#### Given text
——

Wednesday, November 05, 2008

Court races will be spearpoint of Texas Dems' future statewide success

For the most part, the power of incumbency is an amazing inertial barrier to enacting change in the judiciary through the ballot box, as Texas' election results last night ably demonstrated.

Democrats challenging for statewide judicial seats couldn't quite get over the hump: Court of Criminal Appeals candidate Susan Strawn and the seldom-seen J.R. Molina, along with a pair of Texas Supreme Court candidates, all fell short of a majority, though once again they were the highest Democratic vote getters on the statewide ballot, posting especially solid numbers in urban areas.

Candidate Sam Houston in his Supreme Court race garnered 45.94% of the vote; Susan Strawn was close behind him with 45.60% of voters backing her bid for the Court of Criminal Appeals. That makes these judicial candidates the highest Democratic vote getters statewide. Their GOP opponents, Dale Wainwright and Tom Price, won with just 51.03% and 51.57% of the vote respectively, making incumbents on those courts easily the most vulnerable statewide races for Democratic pickups in 2010. (Perennial Libertarian candidates made up the difference.)

These high court races are getting darn close to winnable for Dems. In 2006, CCA Presiding Judge Sharon Keller was the GOP's lowest statewide vote getter (besides Gov. Perry, who was in a weird, 4-way contest), winning 56.73% of the vote. This year, incumbent CCA Judge Tom Price won with just 51.57%, a lower figure than the Presidential margin (McCain took 55.43% of the statewide vote; Sen. John Cornyn got 54.74%). These races are getting much closer, quickly!

Think of it this way, Court of Criminal Appeals candidate Susan Strawn, with a minimal budget and no voter outreach, got 92,695 more statewide votes than Democratic Senate candidate Rick Noriega who ran a significant grassroots campaign and was on TV in several markets. For whatever reason, Texas voters appear to dislike Republican judges in greater numbers than they do other statewide pols.

As Texas continues to shift demographically from rural to urban and the Latino vote increases in importance, these electoral trends all favor Democrats and it won't be long before Ds begin picking up statewide races, inevitably starting with judicial appellate seats. In close races where every vote counts, it will be judicial races, ultimately, that become the spearpoint of Democrats' statewide electoral success. Mark my words.

In other positive judicial election news for Democrats, challenger Woodie Jones knocked off Republican Ken Law on the Austin-based 3rd Court of Appeals. Judge Law recently boosted his notoriety, and probably lost the election, after signing off on an opinion recently benefiting GOP whipping boy Tom DeLay that claimed money laundering laws only apply to cash, not checks.

The big Democratic coup of the night came in Harris County where incumbent Republicans were swept out by a wave of Democratic challengers, reminiscent of what happened in Dallas in 2006. Democrats won 21 out of 25 seats, with only four incumbents weathering the maelstrom.

Dems didn't fare so well in appellate races, Kuff reports, though "the Democrats did win one of the Appeals Court races that includes Harris County - Jim Sharp won the Court 1, Place 3 seat that Sam Nuchia lost in the GOP primary to Ed Hubbard by 50.57-49.42. All other Democratic challengers for the 1st and 14th Courts of Appeals lost by margins ranging from 20,000 to 50,000 votes, out of 1.5 million cast. They all carried Harris County, but only Sharp's 58,000-vote margin there was enough to make up for ground lost elsewhere." It should be mentioned that the GOP incumbents who won on the 1st and 14th appellate courts did so by slim margins buoyed by more conservative rural and suburban voters outside Harris County, but their districts in the near term are subject to the same trends as other Houston-area judicial races.

——

#### Problem A
Which people does the post on Texas court races name as Democratic candidates?
#### Problem B
Reproduce the part of the post on Texas court races that begins at the words "In other positive" and stops after "cash, not checks.".
Nothing here requires the items.

Items in a dataset:
——

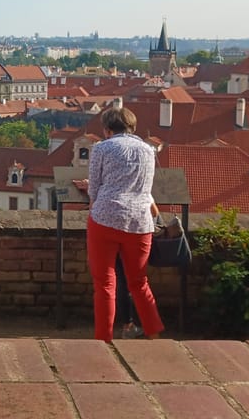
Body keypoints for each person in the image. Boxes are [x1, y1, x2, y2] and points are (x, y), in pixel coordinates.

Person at [87, 106, 164, 342]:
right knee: (139, 282)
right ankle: (154, 335)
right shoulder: (149, 150)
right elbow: (145, 188)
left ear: (107, 129)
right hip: (140, 221)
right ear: (132, 127)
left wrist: (96, 201)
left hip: (106, 218)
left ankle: (104, 338)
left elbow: (94, 188)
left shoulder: (102, 147)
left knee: (105, 284)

——

#### Written answer A
Susan Strawn, J.R. Molina, Sam Houston, Rick Noriega, Woodie Jones, Jim Sharp

#### Written answer B
In other positive judicial election news for Democrats, challenger Woodie Jones knocked off Republican Ken Law on the Austin-based 3rd Court of Appeals. Judge Law recently boosted his notoriety, and probably lost the election, after signing off on an opinion recently benefiting GOP whipping boy Tom DeLay that claimed money laundering laws only apply to cash, not checks.